Battaglia utilizes both traditional and digital mediums—collage and assemblage, and digital video and photography—to curate connections between the subconscious mind and day-to-day experiences associated with advancements in technology, changes in family values and social norms, and current events. Each experience is heightened by the anxious mind to form an alternative reality that is hyper nostalgic yet unfamiliar.
Tell us about the work you have in this exhibition.

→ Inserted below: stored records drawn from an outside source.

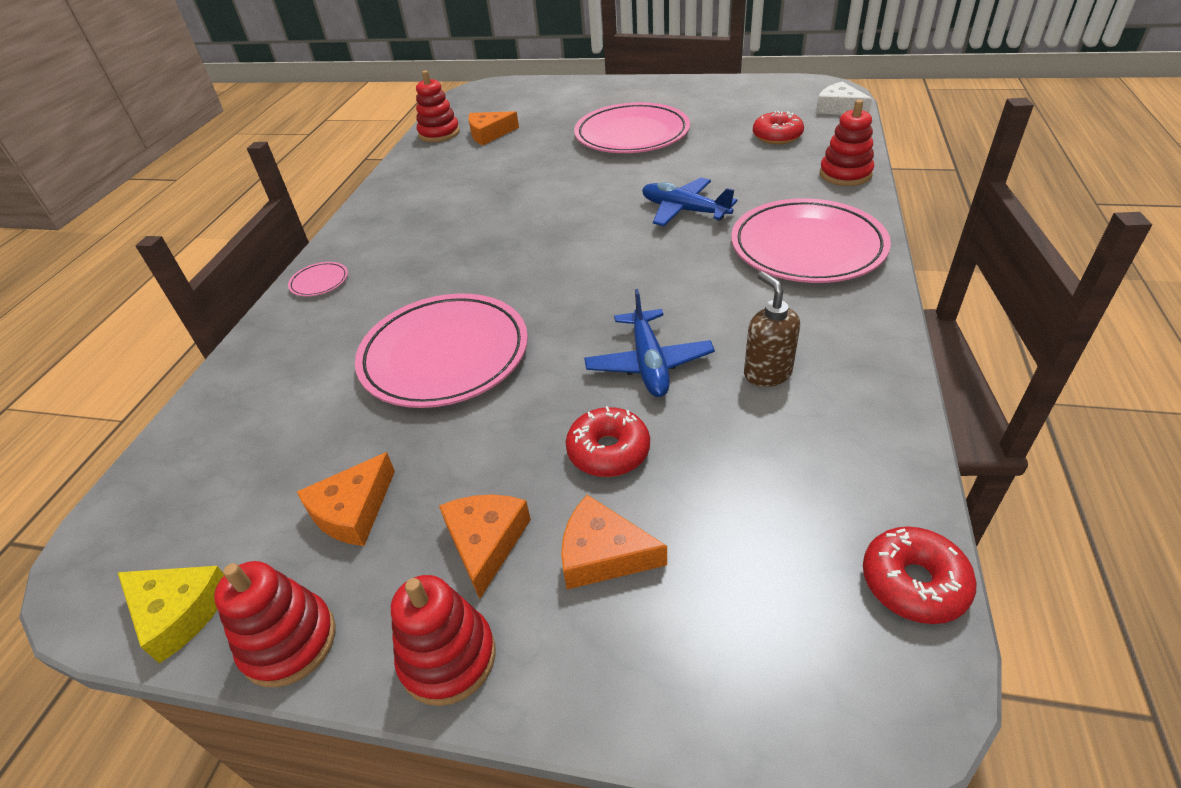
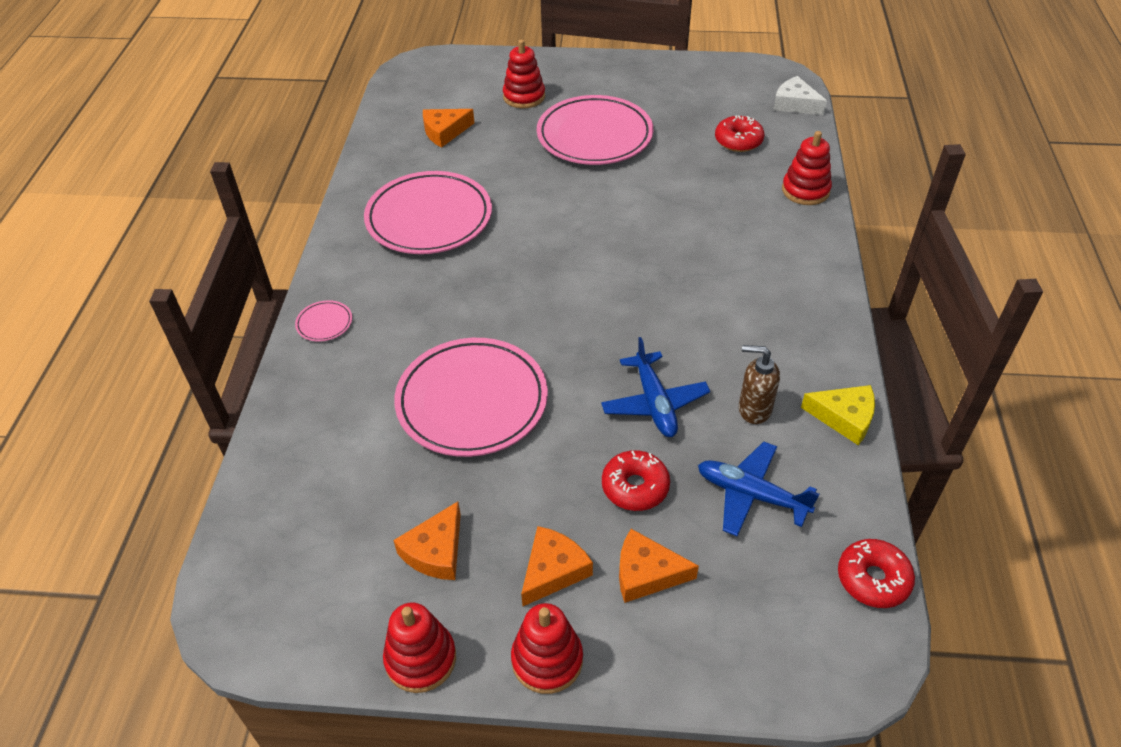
camera: 10 degrees left, 5 degrees up
(179, 612) = (321, 644): yellow cheese -> yellow cheese (844, 417)
(439, 133) = (389, 130): red stacking toy -> red stacking toy (524, 97)
(485, 542) = (553, 570): orange cheese -> orange cheese turned 45 degrees clockwise
(684, 210) = (661, 234): blue plane -> blue plane (751, 495)
(767, 373) = (754, 409): brown soap dispenser -> brown soap dispenser turned 45 degrees counterclockwise
(807, 247) = (777, 277): pink plate -> pink plate (429, 218)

“You Look Tired”, from the photographic series entitled “You Look Tired”, follows the many facets of social pressures women face as they age. The common notion that with every birthday comes the celebration of another year alive and just a couple, small, tiny, little, daunting worries— gotta keep up with the appearance of youthfulness, but don’t forget about your ticking clock. The photographs in this series are depictions of comments people make towards women’s appearances and the anxieties around womanhood.
You Look Tired
18″ x 12″
archival inkjet print mounted to aluminum
The piece entitled “You Look Tired” was created after several years of hearing the phrase, “You look tired” when I wasn’t wearing enough or any makeup at all. On this particular evening, after hearing yet again those words and being very well rested, I took an old pillowcase, wrote the phrase in red lipstick and got my camera out. I wondered if I still, in fact, looked tired.
What draws you to your chosen medium, what do you love about it?I have always gravitated towards the lens, this extension of our eye where memories, ideas, and concepts are recorded and kept. In my work I utilize both traditional and digital mediums—collage and assemblage, and digital video and photography. Coming from a background in product photography, I tend to prefer to set up and stage my subjects when capturing them, but I do not limit myself to this preference. Sometimes, I’ll take my camera out and start filming a particular area, waiting for my subject to appear, but most of the time my concepts are concrete and deliberate when executed in the studio.
What inspires you to make art?I draw inspiration mostly from my surroundings. The ideas come about from a variety of thought processes, including the subconscious mind, and the day-to-day experiences associated with advancements in technology, changes in family values and social norms, and current events.